The owners of a trail-blazing downtown skyscraper have put it on the market in the hopes of finding a buyer who sees the same kinds of potential in the property as they did.
Matrix Realty Group, the owners of the 23-story Grant Deneau Tower at 40 W. Fourth St., wanted to redevelop the tower into a mix of housing and office space using historic tax credits.
But Matrix’s CEO and founder died in late 2015, and his estate wants to sell the vacant tower or, possibly, find a partner for a joint venture, said Aaron Smiles, managing director of commercial leasing with Matrix, which is based in New York.
The 240,000-square-foot building, Smiles said, has a great location across from the Dayton Arcade, is eligible for tax credits to reduce the costs of redevelopment and has an attached parking garage, which is especially enticing and rare.
“That whole block, which they call the Nine, is going to take off,” Smiles said. “This is going to be a spectacular property.”
The Grant Deneau Tower, Dayton’s first modern skyscraper, fell on hard times after Premier Health moved its headquarters out in 2012. The building was more than 90 percent vacant by late 2015.
The Grant Deneau’s last remaining tenants packed up and left in 2016. They were the state of Ohio and law firm ES Gallon and Associates.
But Matrix Realty Group was always bullish on the tower’s redevelopment prospects.
In recent years, the owners shared plans to acquire tax credits to convert the tower into retail and office space on the first six floors and housing on everything above.
That plan, however, was thrown off course when Glen Nelson, the firm’s founder, died of a heart attack at the age of 48.
But Smiles said he’s confident the building will attract interest from groups that recognize its unique advantages and offerings.
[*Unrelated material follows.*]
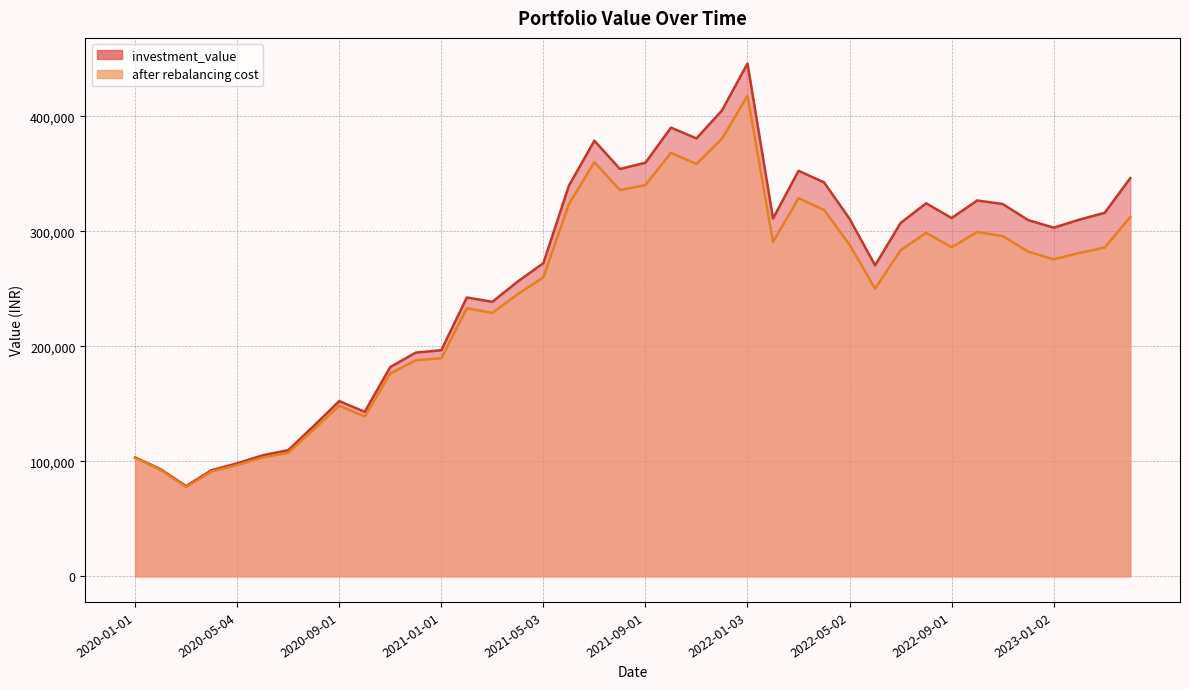

At which category is the sum across all series the highest?

2022-01-03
The building has a 360-space attached garage, is in good condition and is eligible for state and federal historic tax credits because it is list on the National Register of Historic Places, Smiles said.
The owners obtained the historic designation even though the building was not old enough to qualify for standard consideration. The Grant Deneau, however, was deemed to be of exceptional historic significance, which paved the way for placement on the register.
Tax credit awards will reduce the cost of renovating the tower and converting it into a mix of uses, such as housing and commercial, retail and restaurant space, Smiles said.
“The hardest part of getting the tax credits is already done, and that’s getting the building on the historic registry,” Smiles said. “The tax credits really make it affordable to redevelop the property.”
The mixed-use opportunities should be “appetizing” for some local and regional players, Don Roberts, first vice president for CBRE investment properties, which is marketing the tower.